🤖 AI Summary
Existing domain generalization (DG) benchmarks lack sufficient challenge due to contamination by large-scale pretraining data, rendering them inadequate for evaluating foundational models (e.g., CLIP) on truly unseen domains. Crucially, enforcing domain invariance without preserving domain-specific information may impair generalization. Method: We propose *domain-aware enhancement*, a novel paradigm advocating explicit modeling and disentanglement of domain-specific and class-discriminative features as a prerequisite for robust DG. Within the CLIP framework, we introduce a dedicated domain head, synthesize diverse domain-shifted data, perform domain-aware representation enhancement, and enforce feature disentanglement. Results: Extensive experiments across 33 heterogeneous datasets demonstrate that our approach significantly outperforms state-of-the-art DG methods, especially under severe distribution shifts—achieving substantial gains in out-of-distribution generalization performance.
📝 Abstract
Evaluating domain generalization (DG) for foundational models like CLIP is challenging, as web-scale pretraining data potentially covers many existing benchmarks. Consequently, current DG evaluation may neither be sufficiently challenging nor adequately test genuinely unseen data scenarios. To better assess the performance of CLIP on DG in-the-wild, a scenario where CLIP encounters challenging unseen data, we consider two approaches: (1) evaluating on 33 diverse datasets with quantified out-of-distribution (OOD) scores after fine-tuning CLIP on ImageNet, and (2) using unlearning to make CLIP `forget' some domains as an approximation. We observe that CLIP's performance deteriorates significantly on more OOD datasets. To address this, we present CLIP-DCA (Disentangling Classification from enhanced domain Aware representations). Our approach is motivated by the observation that while standard domain invariance losses aim to make representations domain-invariant, this can be harmful to foundation models by forcing the discarding of domain-aware representations beneficial for generalization. We instead hypothesize that enhancing domain awareness is a prerequisite for effective domain-invariant classification in foundation models.

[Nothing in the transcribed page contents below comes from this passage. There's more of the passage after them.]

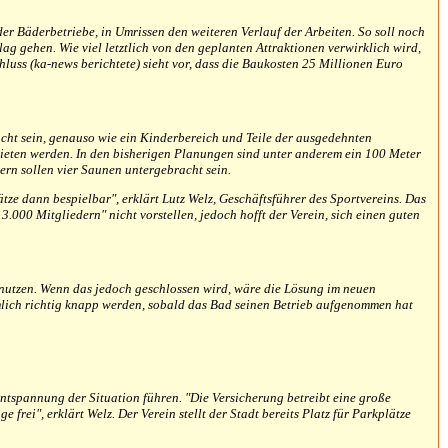
er Bäderbetriebe, in Umrissen den weiteren Verlauf der Arbeiten. So soll noch
gehen. Wie viel letztlich von den geplanten Attraktionen verwirklich wird,
ss (ka-news berichtete) sieht vor, dass die Baukosten 25 Millionen Euro
cht sein, genauso wie ein Kinderbereich und Teile der ausgedehnten
ieten werden. In den bisherigen Planungen sind unter anderem ein 100 Meter
rn sollen vier Saunen untergebracht sein.
tze dann bespielbar", erklärt Lutz Welz, Geschäftsführer des Sportvereins. Das
.000 Mitgliedern" nicht vorstellen, jedoch hofft der Verein, sich einen guten
 nutzen. Wenn das jedoch geschlossen wird, wäre die Lösung im neuen
ämlich richtig knapp werden, sobald das Bad seinen Betrieb aufgenommen hat
ntspannung der Situation führen. "Die Versicherung betreibt eine große
rei", erklärt Welz. Der Verein stellt der Stadt bereits Platz für Parkplätze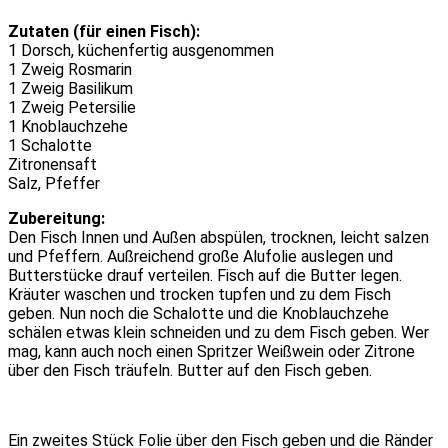
Zutaten (für einen Fisch):
1 Dorsch, küchenfertig ausgenommen
1 Zweig Rosmarin
1 Zweig Basilikum
1 Zweig Petersilie
1 Knoblauchzehe
1 Schalotte
Zitronensaft
Salz, Pfeffer
Zubereitung:
Den Fisch Innen und Außen abspülen, trocknen, leicht salzen
und Pfeffern. Außreichend große Alufolie auslegen und
Butterstücke drauf verteilen. Fisch auf die Butter legen.
Kräuter waschen und trocken tupfen und zu dem Fisch
geben. Nun noch die Schalotte und die Knoblauchzehe
schälen etwas klein schneiden und zu dem Fisch geben. Wer
mag, kann auch noch einen Spritzer Weißwein oder Zitrone
über den Fisch träufeln. Butter auf den Fisch geben.
Ein zweites Stück Folie über den Fisch geben und die Ränder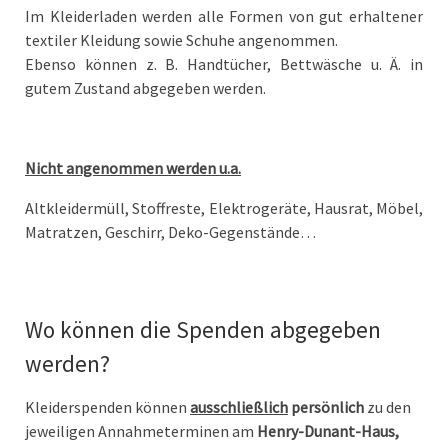
Im Kleiderladen werden alle Formen von gut erhaltener
textiler Kleidung sowie Schuhe angenommen.
Ebenso können z. B. Handtücher, Bettwäsche u. Ä. in
gutem Zustand abgegeben werden.
Nicht angenommen werden u.a.
Altkleidermüll, Stoffreste, Elektrogeräte, Hausrat, Möbel,
Matratzen, Geschirr, Deko-Gegenstände…
Wo können die Spenden abgegeben
werden?
Kleiderspenden können
ausschließlich
persönlich
zu den
jeweiligen Annahmeterminen am
Henry-Dunant-Haus,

CLIP-DCA identifies and enhances domain awareness within CLIP's encoders using a separate domain head and synthetically generated diverse domain data. Simultaneously, it encourages domain-invariant classification through disentanglement from the domain features. CLIP-DCA shows significant improvements within this challenging evaluation compared to existing methods, particularly on datasets that are more OOD.